Antimicrobial resistance (AMR) represents a major threat to global public health care systems. The World Health Organization has predicted 10 million AMR-related deaths annually by 2050 if no drastic measures are taken.
Antifungal resistance is emerging as a major threat, and we urgently need to develop new antifungals that are not susceptible to current resistance mechanisms. This project will build on a longstanding collaboration with Neoculi Pty Ltd to identify new antifungal leads and develop existing leads as antifungal drugs through established pathways for laboratory-based efficacy testing, characterisation of modes of action and testing of efficacy in relevant in vivo models.
Antimicrobial resistance (AMR), particularly multidrug-resistant (MDR) infections of animals and humans, continues to pose significant challenges to public health care systems and global economies. Therefore, there is an urgent need to develop new, broad-spectrum antimicrobials with novel chemistry and mechanisms of action, preventing further cross-resistance to existing drug classes. This project will continue the development of Neoculi’s lead antibacterial candidate NCL195 and improved analogues with the goal of developing a novel, orally delivered medicine for dogs for the treatment of resistant Staphylococcus pseudintermedius and Streptococcus canis infections. As NCL195 has antifungal activity, there is also potential it could be used in the treatment of generalized Malassezia pachydermatis infection which will be the subject of a separate project proposal.
Parasites cause billions of dollars in lost livestock production globally each year and have a severe impact on human health. This project will build on 4 years of collaboration with Neoculi Pty Ltd to identify new anti-protozoal leads and develop existing leads as anti-parasitic drugs through established pathways for laboratory-based efficacy testing, characterisation of modes of action and testing of efficacy in relevant in vivo models.

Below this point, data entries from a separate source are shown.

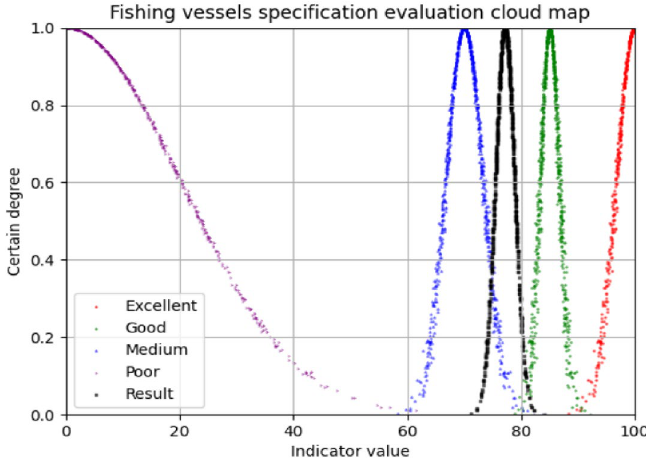
Figure 8. Fishing vessels specification evaluation cloud map.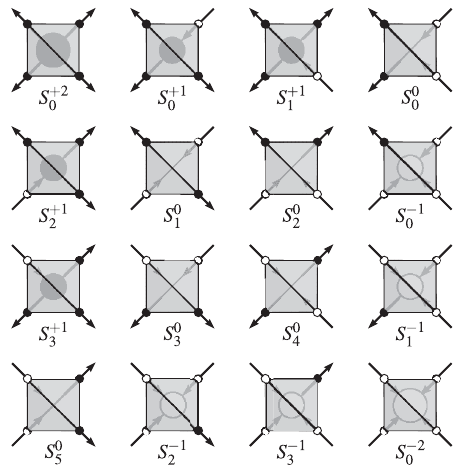
FIG. 10. The 16 states S Q μ of a single tetrahedron organized by charge Q ¼ 0 , (cid:2) 1 , (cid:2) 2 , as used in Eq.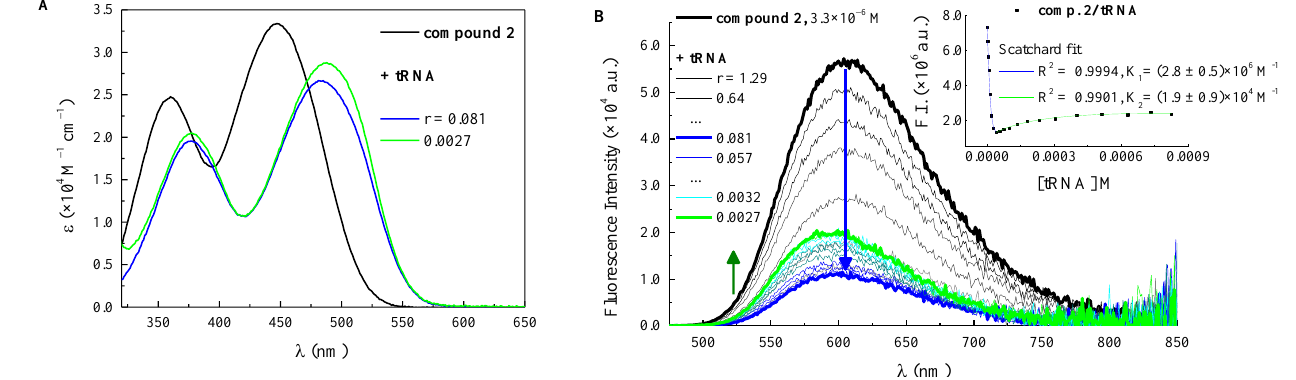
Figure 1. ( A ) quantitative absorption spectra of 2 and its complexes with tRNA in ETN buffer solution, pH 7.4, with r = [compound]/[nucleic acid]. ( B ) changes in the fluorescence spectrum of 2 ( λ exc = 448 nm, c = 3.3 µ M) in ETN buffer solution, pH 7.4, upon titration with tRNA; Inset: fluorescence intensity of 2 as a function of tRNA concentration and its fitting according to the Scatchard equation (n = 0.2).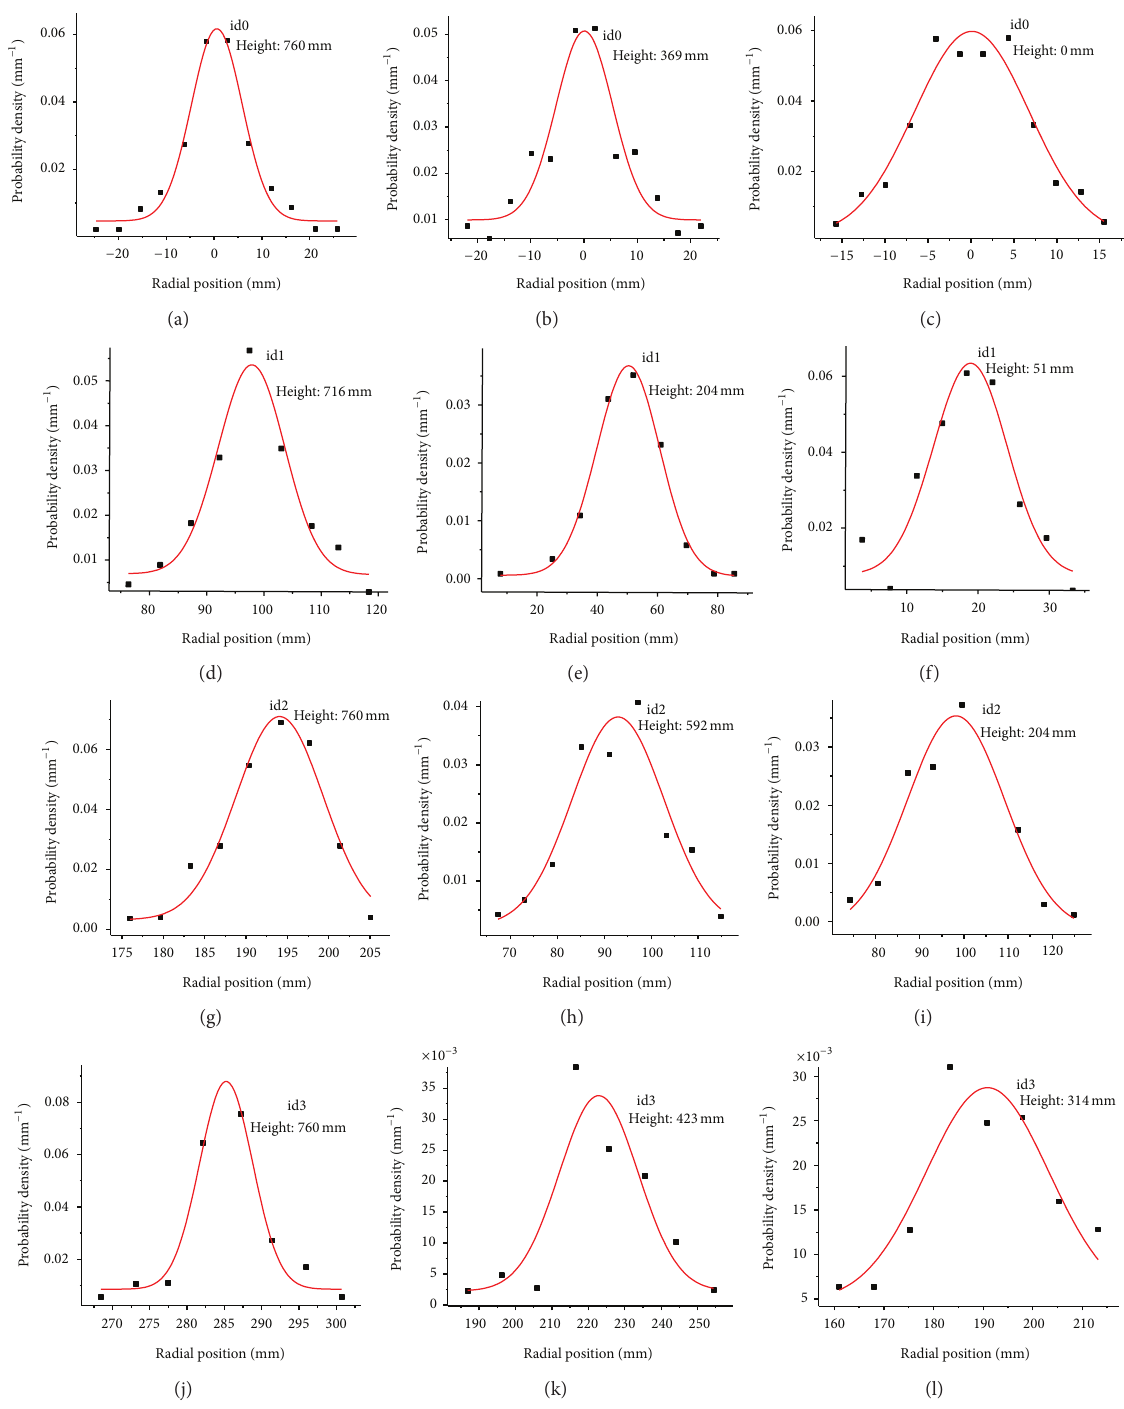
Figure 6: Coincidences between probability density points and fitting curve at different heights and radial positions.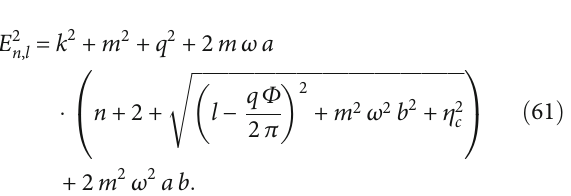
= 1 , α = 0 : 5 , ω = 0 : 5 , Φ = π c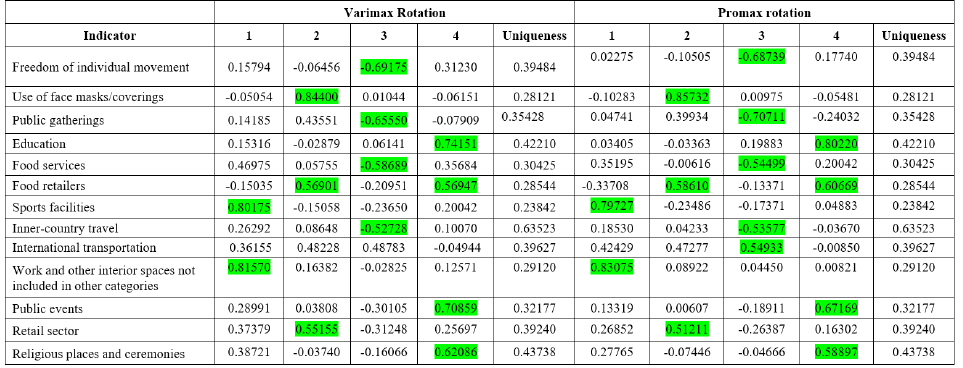
Highlighted area indicates significant correlation with latent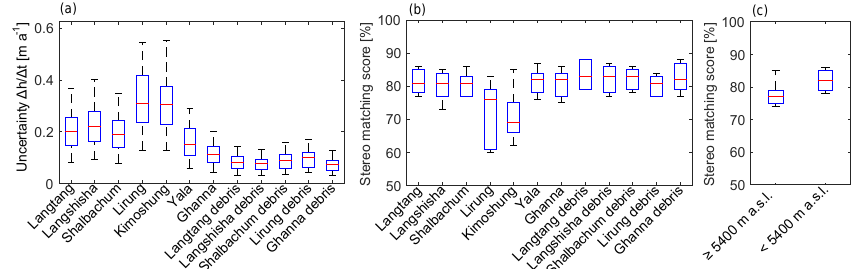
Figure 2. (a) Uncertainty estimates of average elevation change rates ( (cid:49)h/(cid:49)t ) per individual glacier and per debris-covered tongue. (b) En- semble of stereo matching scores per individual glacier and debris-covered tongue and (c) per glacier area above and below the estimated ELA. The central marks correspond to the median of all (cid:49)h/(cid:49)t maps or DEMs in the ensemble. The edges of each box are the 25th and 75th percentiles. The whiskers extend to the most extreme data points.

Although antimicrobial resistance (AMR) has been recognised as a major threat to human health worldwide, the related phenomenon occurring in various water environments has been largely overlooked so far. The urban (including industrial) water cycle, which connects urban life, agriculture and the environment, is potentially a hotspot for the spread of AMR. Therefore, a better understanding of the distribution, transportation, and acquisition of AMR in the urban water cycle is critically important to improve the control of this emerging environmental and human health challenge. This project will build on 4 years collaboration with MGI Australia to develop a sequencing-based method and framework for AMR surveillance in the environment.

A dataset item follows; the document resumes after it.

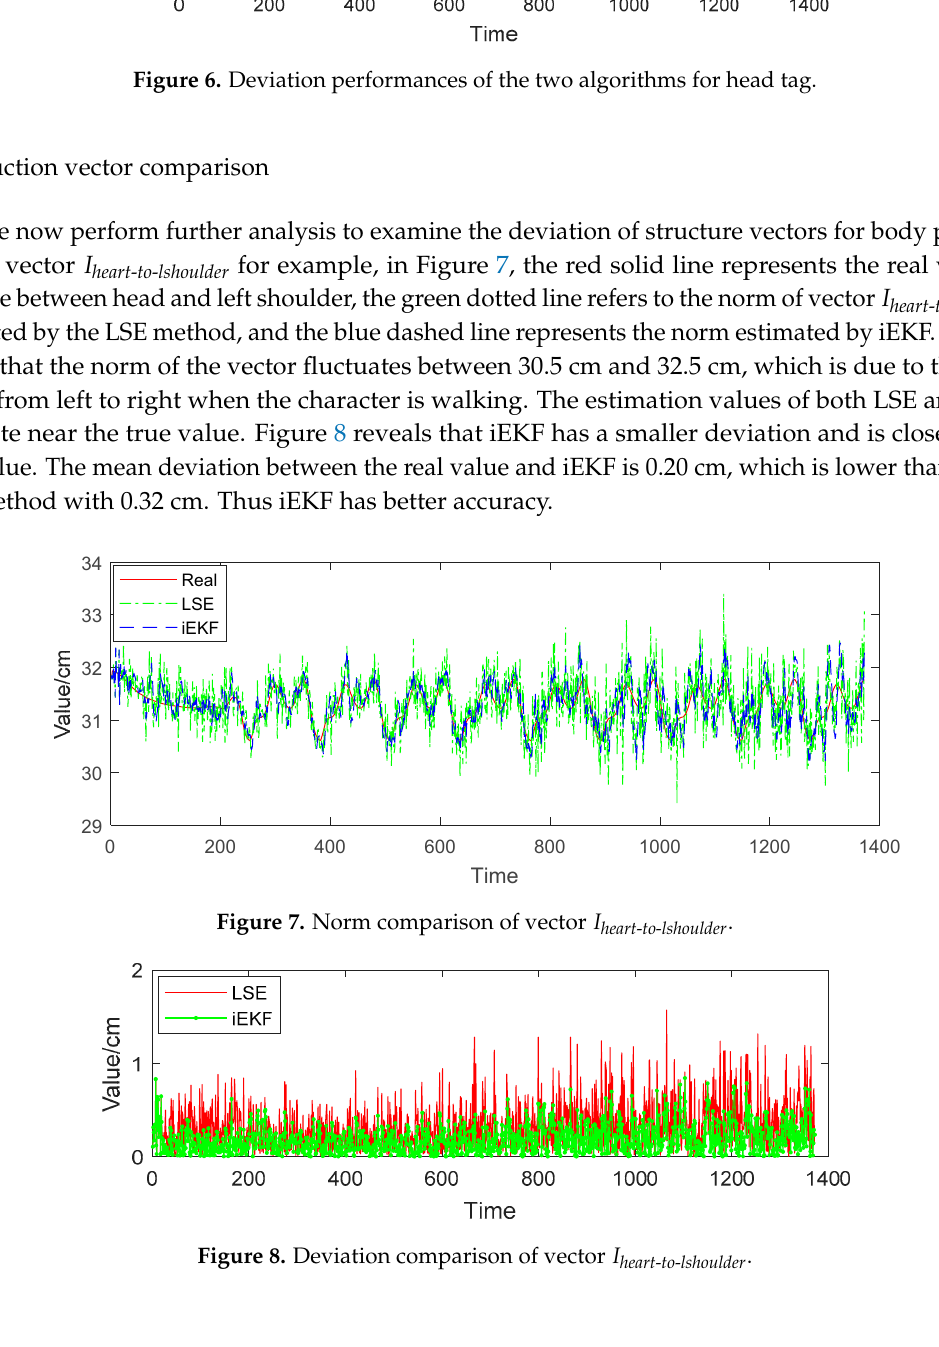
I -lshoulder-toheart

Wine polyphenols can disturb bacterial growth, and there is literature evidence
supporting the anti-inflammatory and antioxidant effects of red wine products, including
their application as food preservatives. This project aims to exploit the antimicrobial
properties of post-wine production polyphenolic extracts from white and red wine and
complexes of these products with silver and other metallic nanoparticles, also known for
their antimicrobial properties.
Periodontal disease is one of the major indications for companion animals presenting to veterinary hospitals. In addition to teeth scaling and/or teeth removal under anaesthetic, animals with periodontal disease are frequently treated with systemically administered antibiotics including classes that are critically important to human health such as third generation cephalosporins. The availability of effective locally administered therapies follows good antimicrobial stewardship principles by reducing overall use whilst also protecting gut microbiota from dysbiosis associated with systemic treatment.

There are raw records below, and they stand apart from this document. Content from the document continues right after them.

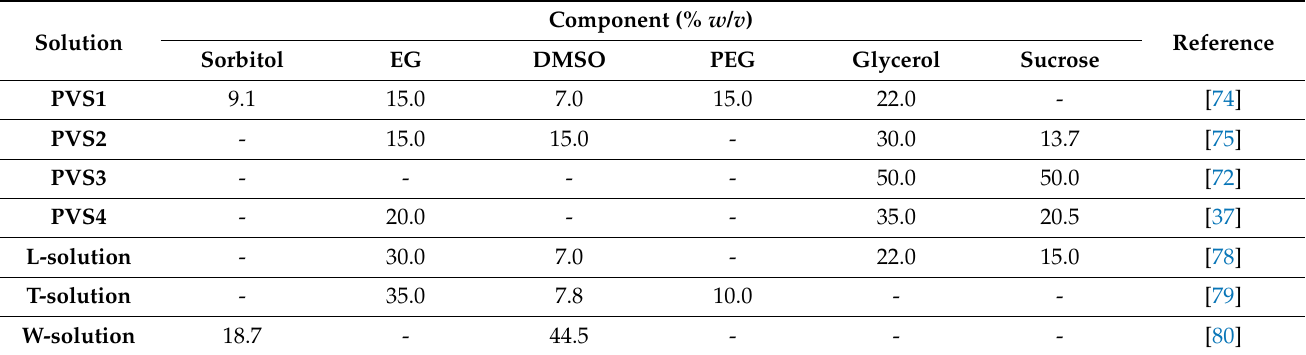
Table 3. Composition of plant vitrification solutions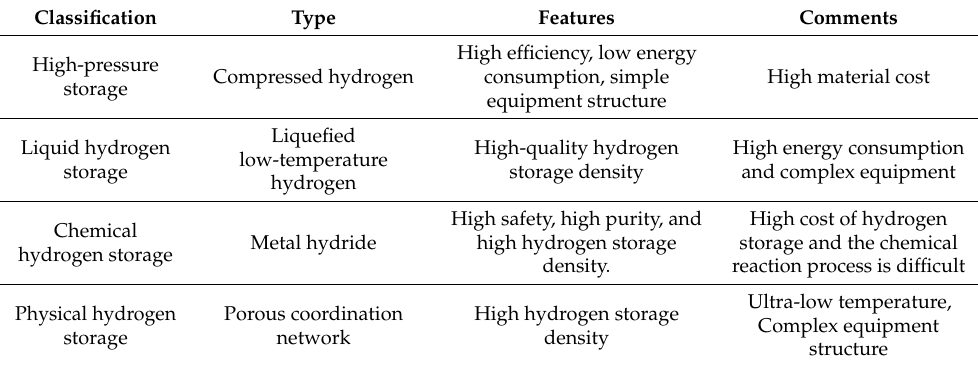
Table 1. Types and comparisons of high-pressure hydrogen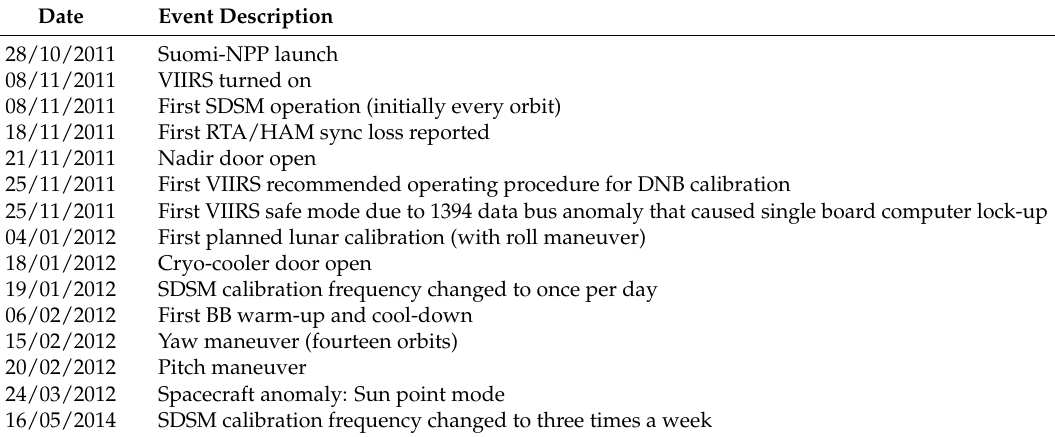
Table 2. Key events for S-NPP VIIRS on-orbit operation and calibration. SDSM, solar diffuser stability monitor; RTA, rotating telescope assembly; HAM, half-angle mirror; BB,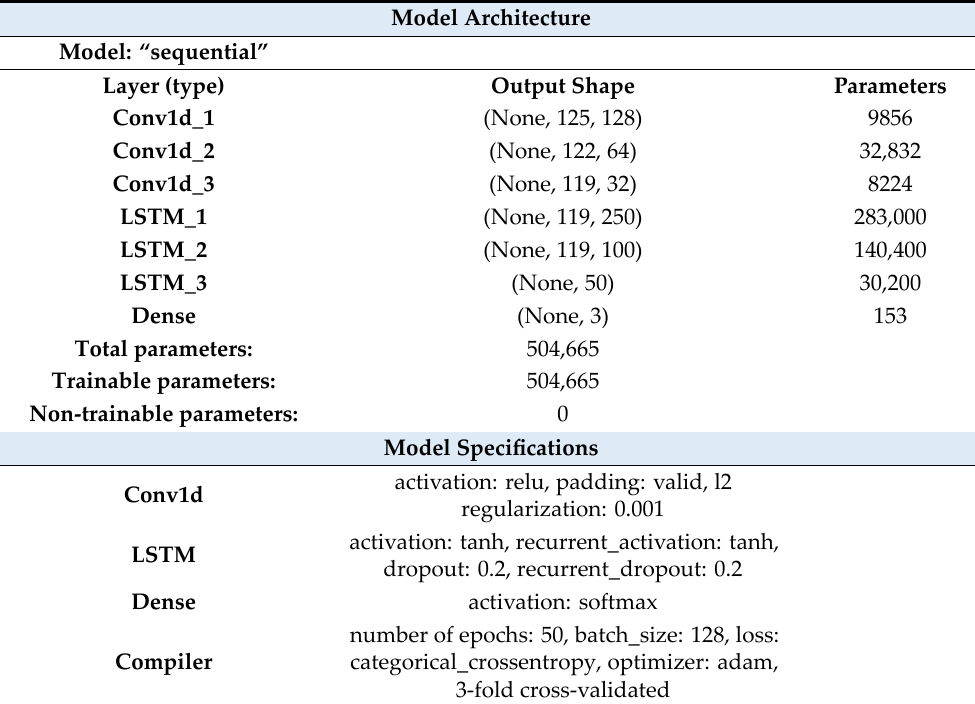
Table 5. Model summary for Phase 2. Note that 3‑fold cross‑validation was used, and SoftMax was used rather than the Sigmoid activation function in Phase 1, with a far greater number of parameters for each layer than before (these terms are explained in the online Supplementary Materials).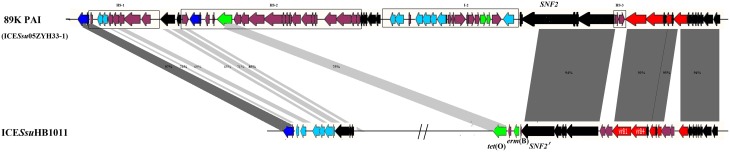
ORF map of ICESsuHB1011 to the 89K PAI (ICESsu05ZYH33-1) of S. suis 05ZYH33. 89K PAI (ICESsu05ZYH33-1) was proved to be a pathogenicity island response for the human S. suis Outbreak in Sichuan, China in 2005. Genes are shown in different colors: black, ICEs core genes; navy, int and xis; azure, nisin operon genes; red, T4SS genes; green, antibiotic and heavy metal resistance genes.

Invion Pty Ltd is an Australia-based Life Sciences Company developing a new generation of photodynamic therapies for the effective topical treatment of multiple cancer types as well as a range of infectious diseases. Photodynamic therapy (PDT) involves application of photosensitising agents that enter the target cells and are then activated by the application of light at a specific wavelength to create cidal reactive oxygen species, localised at the site of light exposure. This PhD project will follow up on promising preliminary in vitro data showing that several of Invion’s PDT compounds have antimicrobial activity against oral pathogens. It will involve further in vitro analysis to select compounds for cytotoxicity testing against a range of orally derived cell lines followed by in vivo efficacy testing in a rodent model. Ways in which the novel therapy can be applied to an anaesthetised animal will also be explored and if time permits small scale clinical trials will be undertaken in dogs with grade 4 periodontal disease.
Non-antibiotic therapies are urgently needed to control bacterial infections.
Calix Limited is an Australian technology company that has developed a manufacturing technique to produce honeycomb-like structures in the processed minerals. Preliminary work has found that several materials based on bioactive magnesium oxide possess antibacterial activity. However, exactly how these products kill bacteria is unknown. This project will apply a range of genetic and other approaches to identify what mechanism(s) are involved, and how readily these allow resistance to develop. In parallel, formulations of these products that will be developed in complementary Calix programs, will be assessed in a bespoke artificial wound model developed at UQ.